Activity list:
1: From the forum post about the barn-stored 1968 Coronet, copy word for word the part that opens with the words containing "Already pulled the" and closes with "capable & honest?".
2: Using the forum post about the barn-stored 1968 Coronet, decide whether each statement agrees with it, answering yes or no and quoting the deciding words: (a) The car had 36k original miles. (b) The engine block showed cracks at first glance. (c) The gas tank was in good shape.
3: Extend the forum post about the barn-stored 1968 Coronet, beginning right after its final sentence.

Source passage:
====

So i recently found a 68 coronet RT 7.2L automatic on CL with 36k original miles. The car had been in a barn since 72'!, crazy as it sounds its true. Young man had the car, died and his father wouldn't let anybody touch the car thereafter. At some point recently the father passed and his other son decided to sell the car. So the car sat in a small barn for 43 years on a DIRT floor!. I asked WHY???? too.

Over the years the car sank into the ground and at some point raccoons and mice made entry and destroyed the interior, **** and pissed everywhere, ate the 8 track tapes too.. Much of the plastic like the instrument cluster and console are in good shape, once i wash all the **** off. The torsion cross member is basically gone, severed from the rockers. The front frame rails from the firewall back are shot, the rear cross member is shot, floor is 80% gone, trunk deck lid shot, trunk floor spotty, gas tank gone.

Front frame rails and engine bay metal looks decent from the firewall forward. Hood, fenders, doors, quarters, roof, rear wheel wells, engine bay metal, rad support, are all savable, actually in decent shape. Bottoms of the quarters, doors and fenders need some patch work but not bad. The rockers and door jams are still intact enough that the doors closed easily and the car still has structural integrity, (mostly). Rockers will need to be replaced though. My big concern is the engine bay from the firewall forward is noised up several inches due to the frame rails being shot.

Already pulled the engine and trans, both appear to be in decent shape. I will be breaking down the engine soon and having the block magnafluxed to verify no cracks, didnt see any at first glance, freeze plugs are intact. There was still coolant and oil in the engine, even though sitting for 43 years, still had the coolant smell and was somewhat green/brown. Hopefully no cracks. Haven't had time to pull the rear end yet.

I realize if this car is savable that the cost will be high, im figuring $3k in metal and $7k to have somebody chop it up and install the parts just to save the bottom. Question is, is it feasible? With both front frame rails and torsion cross member near gone from the firewall back and disconnected from the rockers, is there a way to weld in new metal and keep the body square?

If so, does anybody know any shops in Michigan that are capable & honest?

Or is it beyond saving, just part out the good parts?
 
We do this for a living. Just got a 69 RR in and needs some sheet metal replaced. Quarters, Dutchman panel, floors, bottoms of front fenders. I don't think the frame rails are bad. We are cheap and our guesstimate to him was 20-25K done. Might be more if we find hidden stuff. Short answer, you will spend a lot of money on that one. Sounds like you need the whole bottom of the car.

====

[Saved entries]
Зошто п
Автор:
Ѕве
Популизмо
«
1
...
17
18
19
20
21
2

====

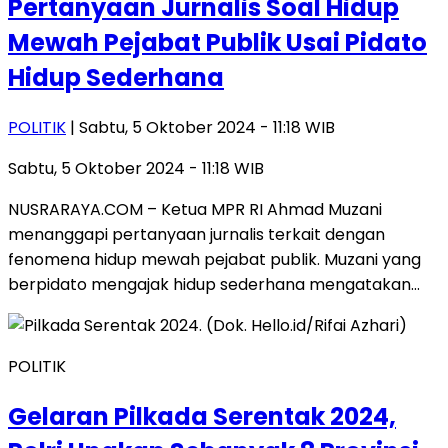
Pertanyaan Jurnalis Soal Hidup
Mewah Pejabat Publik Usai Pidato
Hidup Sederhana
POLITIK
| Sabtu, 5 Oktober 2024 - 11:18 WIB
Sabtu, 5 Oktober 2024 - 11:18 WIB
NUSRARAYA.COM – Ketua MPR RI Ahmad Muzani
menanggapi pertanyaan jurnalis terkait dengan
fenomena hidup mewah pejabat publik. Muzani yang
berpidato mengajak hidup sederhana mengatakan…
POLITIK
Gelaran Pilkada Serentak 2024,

====

Exercise results:
1:
Already pulled the engine and trans, both appear to be in decent shape. I will be breaking down the engine soon and having the block magnafluxed to verify no cracks, didnt see any at first glance, freeze plugs are intact. There was still coolant and oil in the engine, even though sitting for 43 years, still had the coolant smell and was somewhat green/brown. Hopefully no cracks. Haven't had time to pull the rear end yet.

I realize if this car is savable that the cost will be high, im figuring $3k in metal and $7k to have somebody chop it up and install the parts just to save the bottom. Question is, is it feasible? With both front frame rails and torsion cross member near gone from the firewall back and disconnected from the rockers, is there a way to weld in new metal and keep the body square?

If so, does anybody know any shops in Michigan that are capable & honest?

2:
(a) Yes: "with 36k original miles"
(b) No: "didnt see any at first glance"
(c) No: "gas tank gone."

3:
 
One thing you can never tell until you start to tear it apart. I spent way more than I would have ever planned. Whatever your budget is - increase it by 25% and start there.
 
when's the last time you saw a '68 Coronet trunk lid for sale, and for under a grand? be expensive, and a lot of time, but it can be done.
 
Yep, need pics. Is it complete? Have a grill, glass, door handles, trim?
 
As stated, if you've got the time, patience and of course cash flow, anything can be done now with all the places to get metal. Expensive for sure but, then you also know exactly what you have and not someone else's mess where a ton has geen hid and not done right. Good luck!
 
Like the others stated, post some pics up to show the rot. If the car needs as much attention as you said, I think you are way light on the money it will take in the bodywork department.
 
I would be looking for a donor car you can make 1 out of 2 a lot cheaper than you can buy all new metal for one....
there are still a few unrestored 68's out there, I know where there is a decent 68 super bee (hudson, ma contact me if you need contact info) that can be bought. A friend of mine bought a 68 super bee, then bought a pair of 68s {one rt and one base), he was into all 3 cars for 12K, then he built the Bee {still has it kept for himself}, then he still had enough there to make a decent project out of the other 2 that he sold for $10K, RT needing resto but all there...

http://www.ebay.com/sch/Coronet-/62...xp=mtr&LH_Complete=1&_nkw=1968+coronet&_sop=2

good luck...
 
Is a 69 or 70 trunk lid different then a 68?

- - - Updated - - -

All the pics i have at the moment. Thank you for the feedback so far. ca1.jpgca2.jpgca3.jpg
 
yup, all three years are completely different. good luck! finding a donor car would be a great thing. many partsd you'll need are the same on four doors too.
 
It all comes down to time, money and love. If you have the time and money and love the car then yea restore it. If you said no to any of the three then pass and sell it or part it out.
 
Thank you. Body parts wise, besides the trunk lid, what else is different / same between the 68 & 69/70 coronet?
 
the doors are the same, but the interior door lock knob is in different location, but not a real big deal. the '68/'69 fenders are the same except for the markers. The inner fenders,frames,hoods are the same, but the '69 hood has an extra piece on the bottom of the front lip.
bumpers are the same. Interiors will swap, but there are some style differences.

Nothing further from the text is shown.